Exercise:
Lines from the opening of the material through the line containing "(3) Whether any" must be duplicated word for word. Pictures are not.
═══ Available data ═══
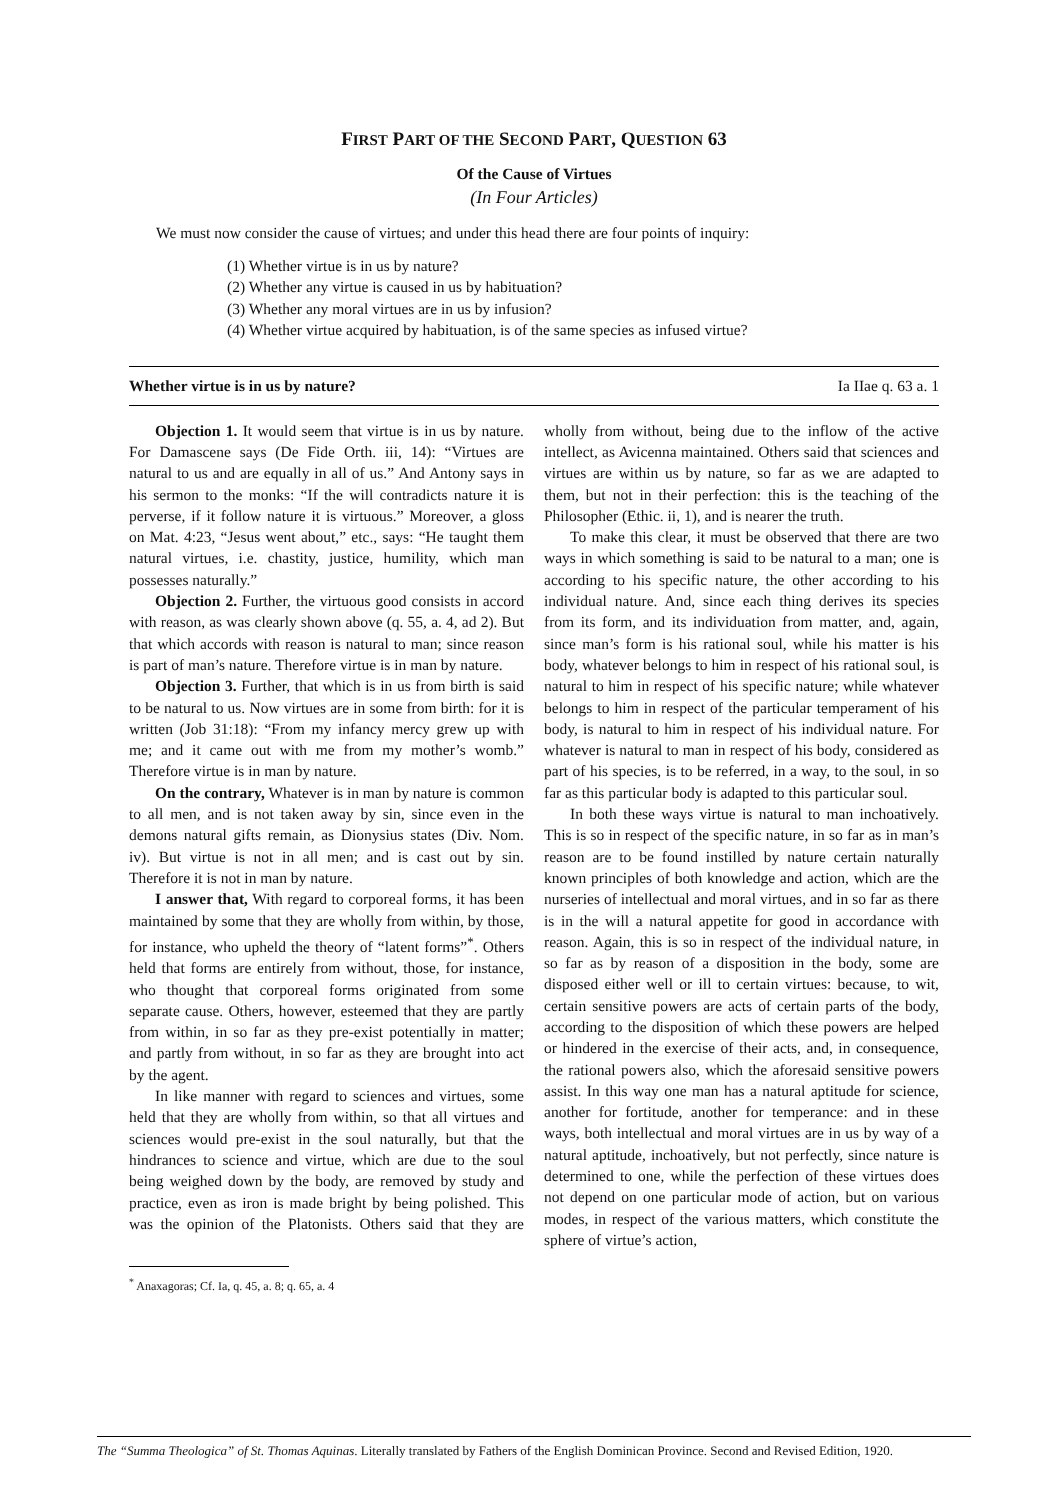FIRST PART OF THE SECOND PART, QUESTION 63
Of the Cause of Virtues
(In Four Articles)
We must now consider the cause of virtues; and under this head there are four points of inquiry:
(1) Whether virtue is in us by nature?
(2) Whether any virtue is caused in us by habituation?
(3) Whether any moral virtues are in us by infusion?
(4) Whether virtue acquired by habituation, is of the same species as infused virtue?
Whether virtue is in us by nature? Ia IIae q. 63 a. 1
Objection 1. It would seem that virtue is in us by nature. For Damascene says (De Fide Orth. iii, 14): “Virtues are natural to us and are equally in all of us.” And Antony says in his sermon to the monks: “If the will contradicts nature it is perverse, if it follow nature it is virtuous.” Moreover, a gloss on Mat. 4:23, “Jesus went about,” etc., says: “He taught them natural virtues, i.e. chastity, justice, humility, which man possesses naturally.”
Objection 2. Further, the virtuous good consists in accord with reason, as was clearly shown above (q. 55, a. 4, ad 2). But that which accords with reason is natural to man; since reason is part of man’s nature. Therefore virtue is in man by nature.
Objection 3. Further, that which is in us from birth is said to be natural to us. Now virtues are in some from birth: for it is written (Job 31:18): “From my infancy mercy grew up with me; and it came out with me from my mother’s womb.” Therefore virtue is in man by nature.
On the contrary, Whatever is in man by nature is common to all men, and is not taken away by sin, since even in the demons natural gifts remain, as Dionysius states (Div. Nom. iv). But virtue is not in all men; and is cast out by sin. Therefore it is not in man by nature.
I answer that, With regard to corporeal forms, it has been maintained by some that they are wholly from within, by those, for instance, who upheld the theory of “latent forms”<sup>*</sup>. Others held that forms are entirely from without, those, for instance, who thought that corporeal forms originated from some separate cause. Others, however, esteemed that they are partly from within, in so far as they pre-exist potentially in matter; and partly from without, in so far as they are brought into act by the agent.
In like manner with regard to sciences and virtues, some held that they are wholly from within, so that all virtues and sciences would pre-exist in the soul naturally, but that the hindrances to science and virtue, which are due to the soul being weighed down by the body, are removed by study and practice, even as iron is made bright by being polished. This was the opinion of the Platonists. Others said that they are wholly from without, being due to the inflow of the active intellect, as Avicenna maintained. Others said that sciences and virtues are within us by nature, so far as we are adapted to them, but not in their perfection: this is the teaching of the Philosopher (Ethic. ii, 1), and is nearer the truth.
To make this clear, it must be observed that there are two ways in which something is said to be natural to a man; one is according to his specific nature, the other according to his individual nature. And, since each thing derives its species from its form, and its individuation from matter, and, again, since man’s form is his rational soul, while his matter is his body, whatever belongs to him in respect of his rational soul, is natural to him in respect of his specific nature; while whatever belongs to him in respect of the particular temperament of his body, is natural to him in respect of his individual nature. For whatever is natural to man in respect of his body, considered as part of his species, is to be referred, in a way, to the soul, in so far as this particular body is adapted to this particular soul.
In both these ways virtue is natural to man inchoatively. This is so in respect of the specific nature, in so far as in man’s reason are to be found instilled by nature certain naturally known principles of both knowledge and action, which are the nurseries of intellectual and moral virtues, and in so far as there is in the will a natural appetite for good in accordance with reason. Again, this is so in respect of the individual nature, in so far as by reason of a disposition in the body, some are disposed either well or ill to certain virtues: because, to wit, certain sensitive powers are acts of certain parts of the body, according to the disposition of which these powers are helped or hindered in the exercise of their acts, and, in consequence, the rational powers also, which the aforesaid sensitive powers assist. In this way one man has a natural aptitude for science, another for fortitude, another for temperance: and in these ways, both intellectual and moral virtues are in us by way of a natural aptitude, inchoatively, but not perfectly, since nature is determined to one, while the perfection of these virtues does not depend on one particular mode of action, but on various modes, in respect of the various matters, which constitute the sphere of virtue’s action,
<sup>*</sup> Anaxagoras; Cf. Ia, q. 45, a. 8; q. 65, a. 4
The “Summa Theologica” of St. Thomas Aquinas. Literally translated by Fathers of the English Dominican Province. Second and Revised Edition, 1920.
═══
Answer to this exercise:
FIRST PART OF THE SECOND PART, QUESTION 63
Of the Cause of Virtues
(In Four Articles)
We must now consider the cause of virtues; and under this head there are four points of inquiry:
(1) Whether virtue is in us by nature?
(2) Whether any virtue is caused in us by habituation?
(3) Whether any moral virtues are in us by infusion?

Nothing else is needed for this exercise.